Anthropic juge son nouveau modèle d’IA le plus puissant, Mythos, trop dangereux pour le public et ouvre des discussions d’urgence avec États et régulateurs financiers.
Anthropic est en discussions avec le gouvernement américain au sujet de son nouveau modèle d’IA Mythos, que l’entreprise juge trop puissant pour être rendu public, car il « présente des risques de cybersécurité sans précédent ».
Le secteur bancaire tire lui aussi la sonnette d’alarme.
« Le gouvernement doit être au courant de ce genre de choses », a déclaré lundi le cofondateur d’Anthropic lors de l’événement Semafor World Economy à Washington.
« Bien sûr, nous parlons avec les autorités américaines de Mythos et nous leur parlerons aussi des prochains modèles », a-t-il ajouté.

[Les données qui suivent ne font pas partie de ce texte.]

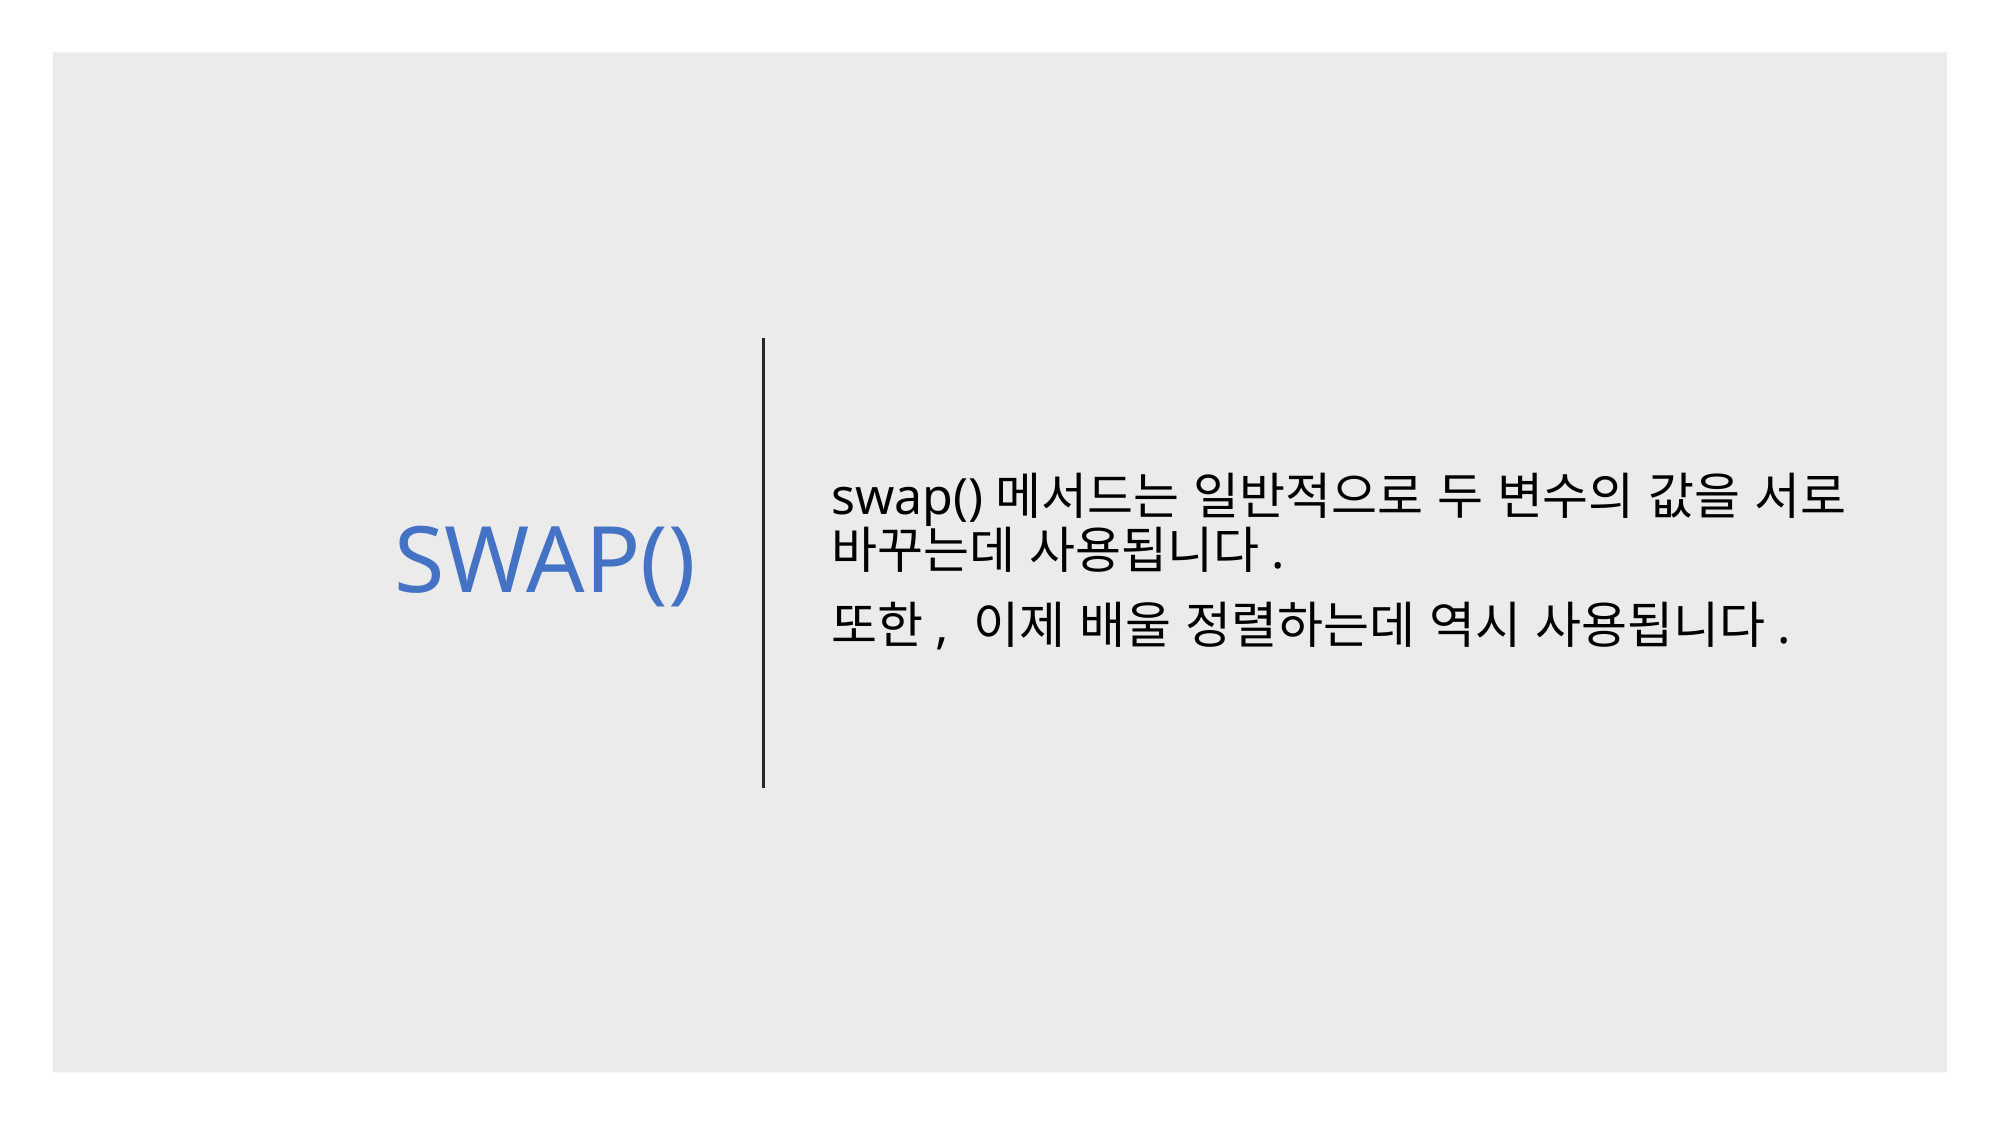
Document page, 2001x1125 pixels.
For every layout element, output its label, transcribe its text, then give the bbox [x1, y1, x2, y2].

text_box [52, 51, 1948, 1073]
list swap()메서드는 일반적으로 두 변수의 값을 서로 바꾸는데 사용됩니다. 또한, 이제 배울 정렬하는데 역시 사용됩니다. [816, 158, 1863, 967]
title SWAP() [137, 158, 711, 967]
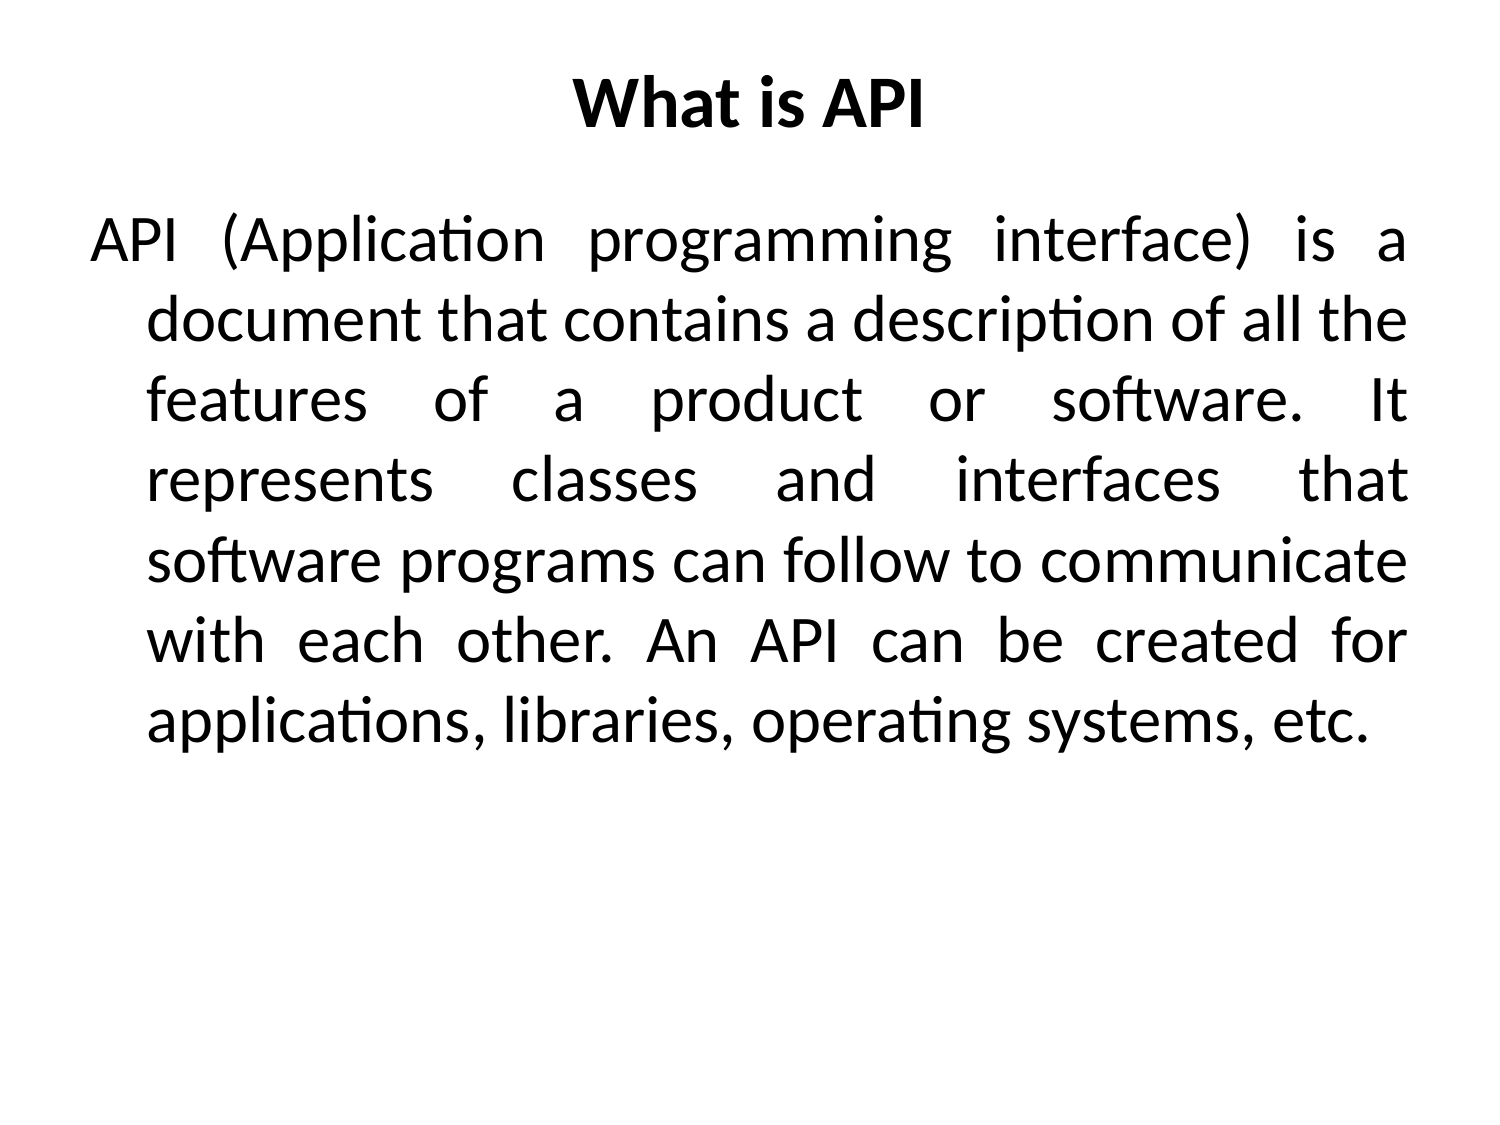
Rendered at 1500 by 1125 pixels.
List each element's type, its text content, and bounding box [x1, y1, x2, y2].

title What is API [75, 45, 1425, 150]
list API (Application programming interface) is a document that contains a description of all the features of a product or software. It represents classes and interfaces that software programs can follow to communicate with each other. An API can be created for applications, libraries, operating systems, etc. [75, 187, 1425, 1063]
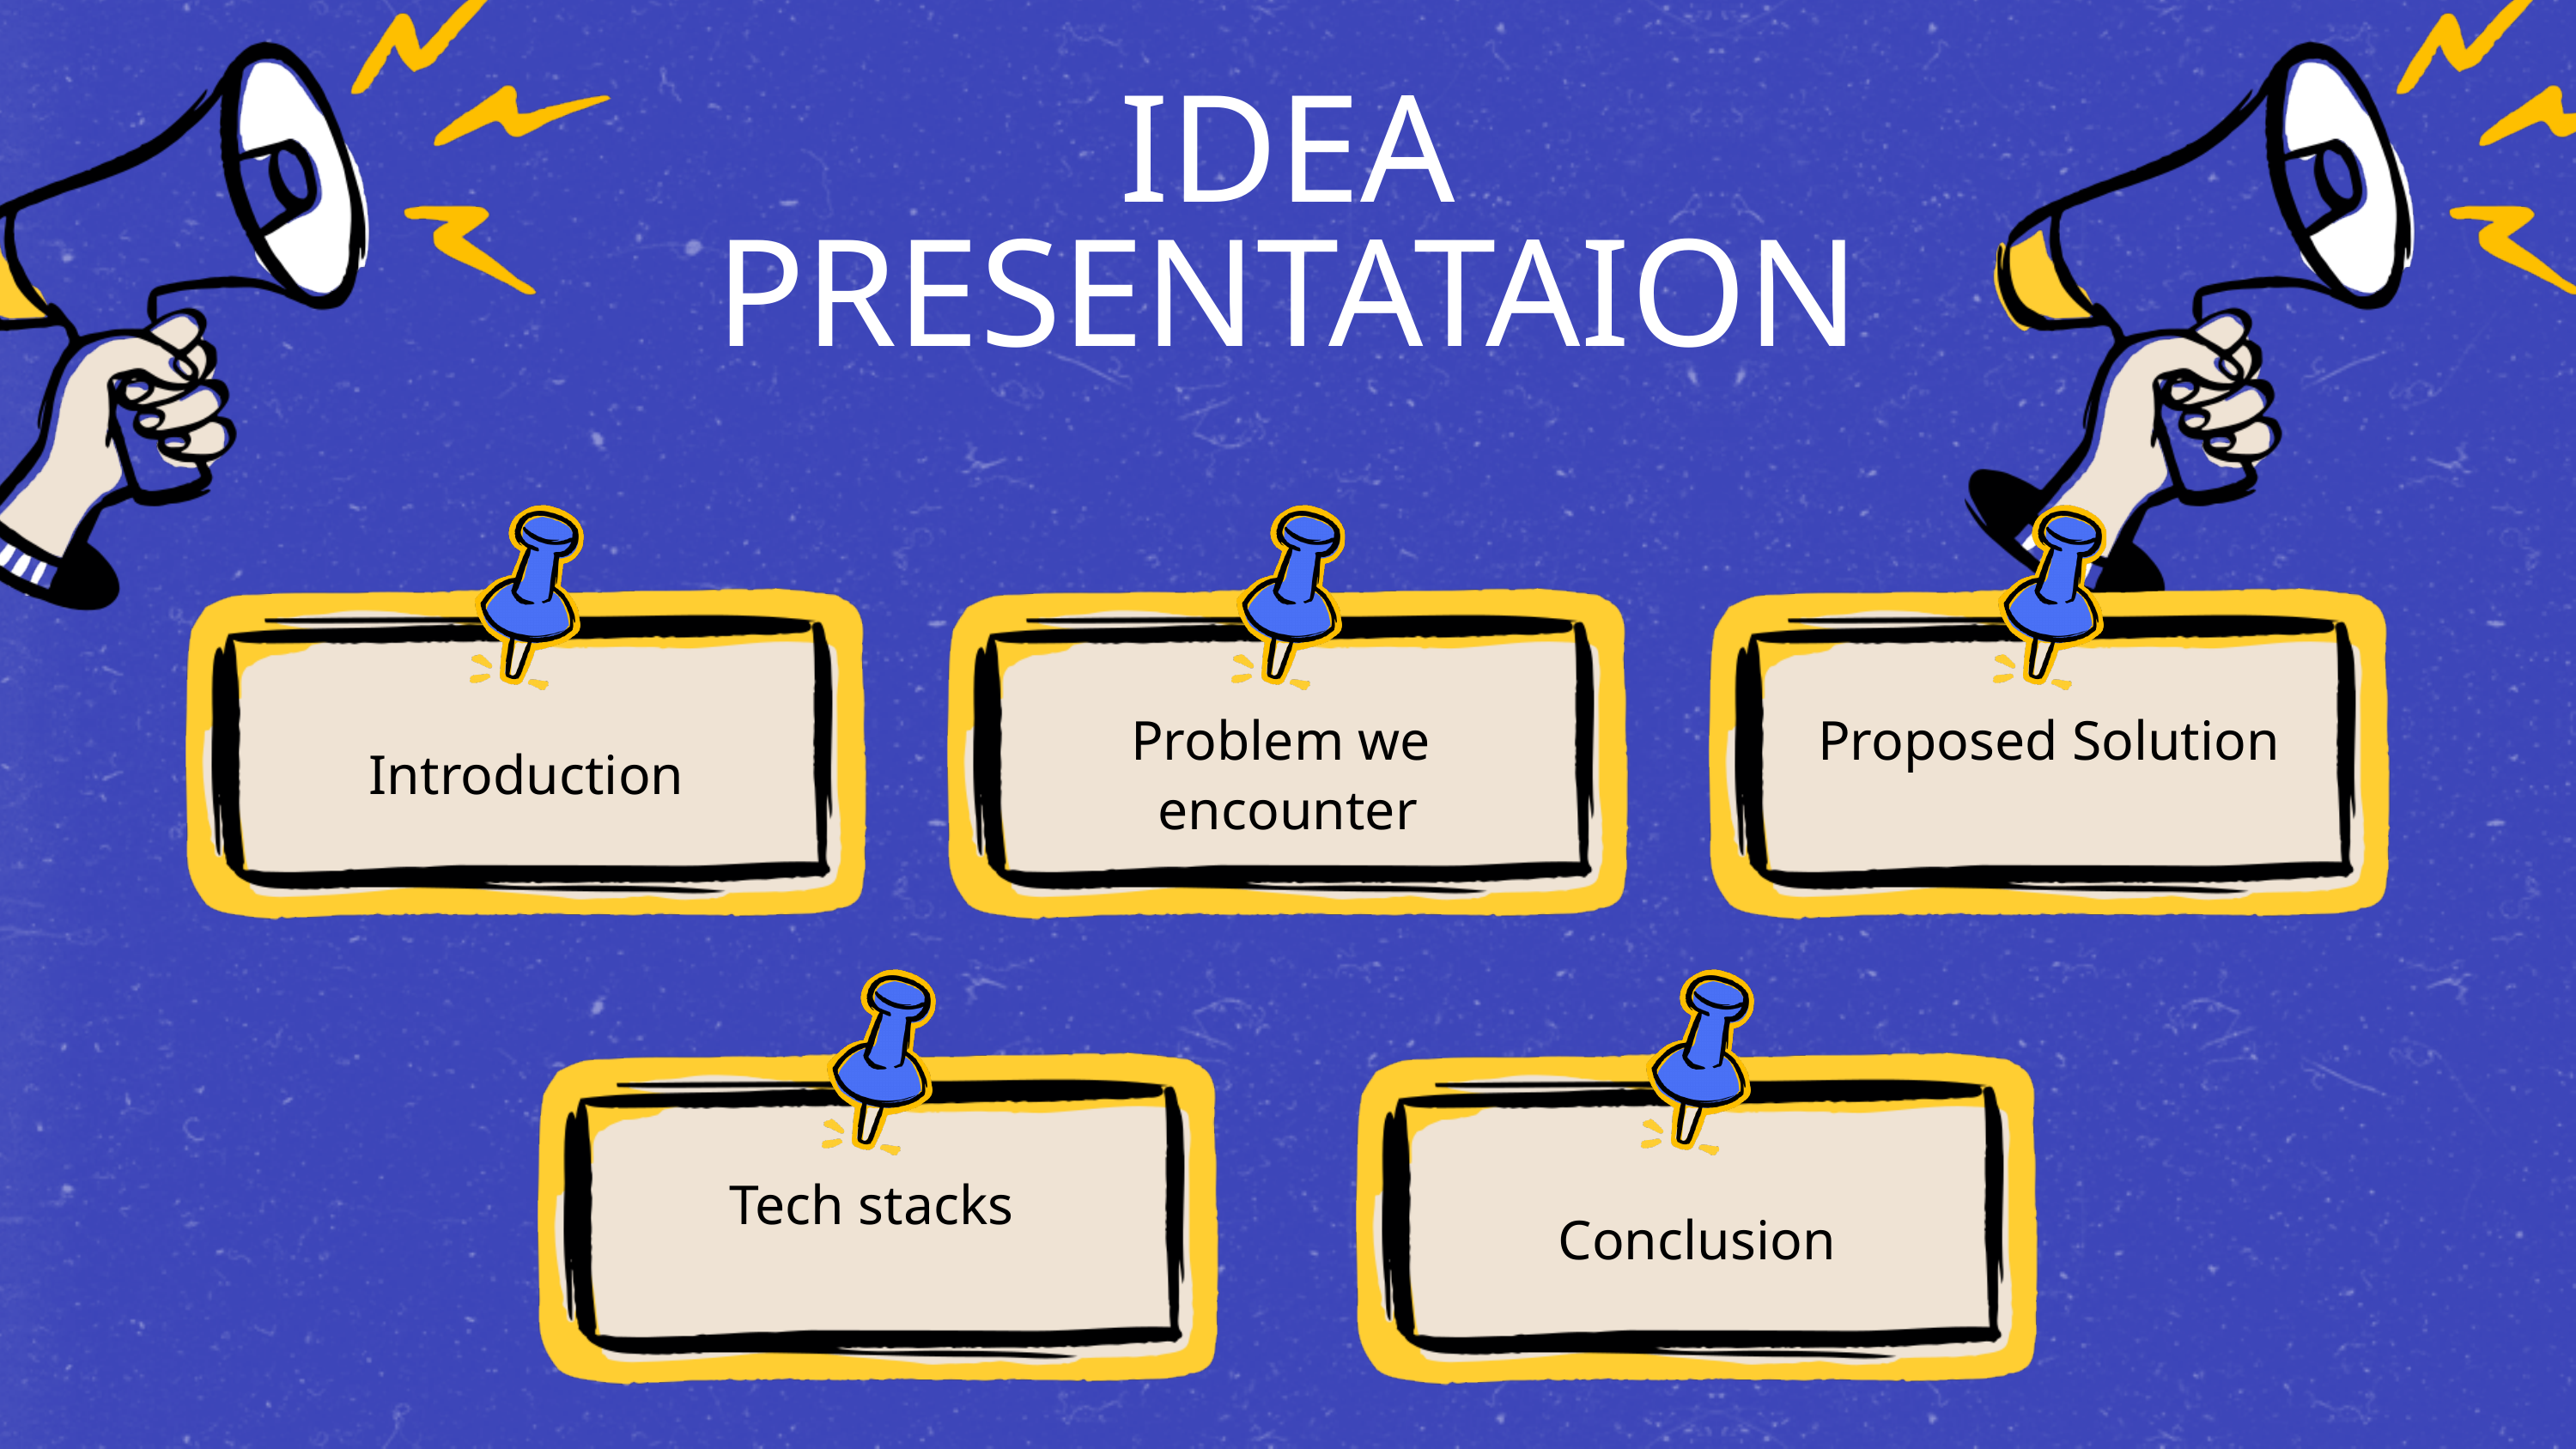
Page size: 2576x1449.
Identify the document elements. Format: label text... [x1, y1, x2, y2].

text_box IDEA PRESENTATAION [656, 88, 1920, 376]
text_box Tech stacks [664, 1165, 1094, 1235]
text_box [469, 505, 584, 690]
text_box [1355, 1052, 2039, 1385]
text_box Conclusion [1401, 1200, 1993, 1270]
text_box [1992, 505, 2107, 690]
text_box [946, 587, 1630, 920]
text_box [1708, 587, 2391, 920]
text_box [1965, 0, 2576, 613]
text_box [537, 1052, 1221, 1385]
text_box Proposed Solution [1753, 700, 2346, 771]
text_box [185, 587, 869, 920]
text_box [1230, 505, 1346, 690]
text_box Introduction [230, 735, 823, 806]
text_box [0, 0, 2576, 1449]
text_box [0, 0, 611, 613]
text_box [821, 969, 936, 1155]
text_box Problem we encounter [992, 700, 1584, 840]
text_box [1640, 969, 1755, 1155]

Évoquant le différend public avec le gouvernement, qui a conduit le mois dernier à ce que l’entreprise soit classée comme un risque pour la chaîne d’approvisionnement, il a ajouté : « Je ne veux pas que cela fasse oublier que la sécurité nationale est au cœur de nos préoccupations. »
Cette classification comme risque pour la chaîne d’approvisionnement a suivi l’échec des négociations sur les efforts d’Anthropic pour limiter la manière dont le département américain de la Défense peut utiliser ses modèles d’IA.
Cette décision intervient après que le secrétaire au Trésor, Scott Bessent, a réuni à Washington de hauts responsables de banques américaines pour discuter du modèle Mythos la semaine dernière.
Selon Bloomberg (source en anglais), la réunion a encouragé les dirigeants du secteur bancaire à utiliser le modèle Mythos d’Anthropic pour détecter des vulnérabilités.
Anthropic a également indiqué qu’elle limiterait l’accès à son nouveau modèle d’IA à quelques entreprises de technologie et de cybersécurité. Cette liste comprend Amazon, Apple et JP Morgan Chase.
Goldman Sachs, Citigroup, Bank of America et Morgan Stanley testent également le modèle d’Anthropic, selon Bloomberg.
Lundi, l’AI Security Institute (AISI) du gouvernement britannique a averti que Mythos constituait « un niveau supérieur » aux modèles précédents du point de vue de la menace cyber qu’il représente.
Parallèlement, le Financial Times a révélé que les régulateurs financiers britanniques discutent eux aussi des risques potentiels liés à Mythos.